Горечь сердца (сборник) - стр. 18
– Он же ребёнок, он растёт. И потом, он не даром ест хлеб, он трудится, – пробовал вступиться за брата Пиня.
– Трудится… Скажите-ка…
– Зачем вы его всё время проклинаете?
– Вейз мир[11], – проклинаю?! Ну да, проклинаю. Но разве я прошу Бога меня слушать?
Твёрдой рукой вёл Копель бизнес. Твёрдой рукой вела Голда дом. Теперь Иосик понимал, что Пине тоже живётся в этом доме несладко, и ежедневно за столом Копель не отказывал себе в удовольствии напомнить зятю, что человек он без капитала. Лишь однажды Пиня не выдержал и взбунтовался.
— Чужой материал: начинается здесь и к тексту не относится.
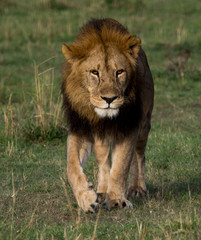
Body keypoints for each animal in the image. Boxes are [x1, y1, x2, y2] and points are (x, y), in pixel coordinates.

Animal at [61, 18, 154, 213]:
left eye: (119, 72)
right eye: (94, 72)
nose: (109, 99)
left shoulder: (129, 126)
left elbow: (121, 166)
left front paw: (117, 199)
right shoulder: (80, 127)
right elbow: (71, 166)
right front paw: (87, 198)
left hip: (144, 123)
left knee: (139, 154)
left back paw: (137, 188)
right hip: (100, 138)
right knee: (103, 162)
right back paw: (102, 191)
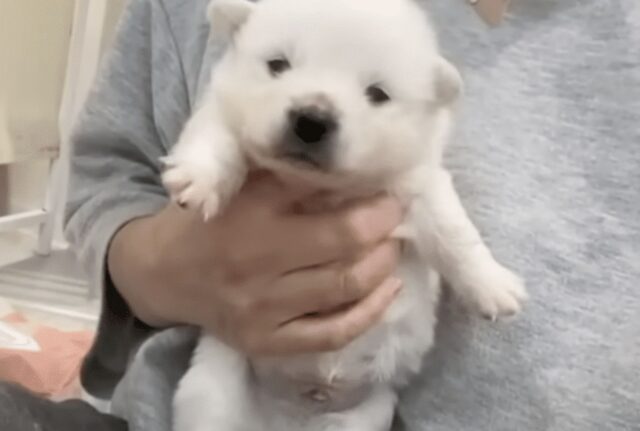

– Я был илуем[12], – закричал он, вскакивая с места и размахивая руками, – и именно такого зятя вы хотели. Теперь я тружусь от зари до зари, а вы ещё осмеливаетесь попрекать меня. Из Иосифа вы сделали мальчика на побегушках, а он должен учиться.
– Мальчик на побегушках в галантерейной лавке пять рублей в месяц получает, – неожиданно сказал Иосик. Это было его большой ошибкой. Голда буквально прожгла его взглядом.
Копель немного опешил от непривычного взрыва Пини. Он пожевал губами и спросил довольно спокойно:
– Зачем ему учиться? Да и кто будет платить за его учёбу? Я не собираюсь. Ты, словно враг, ждёшь нашего разорения. Достаточно и того, что он живёт в таком доме. Сыт, одет.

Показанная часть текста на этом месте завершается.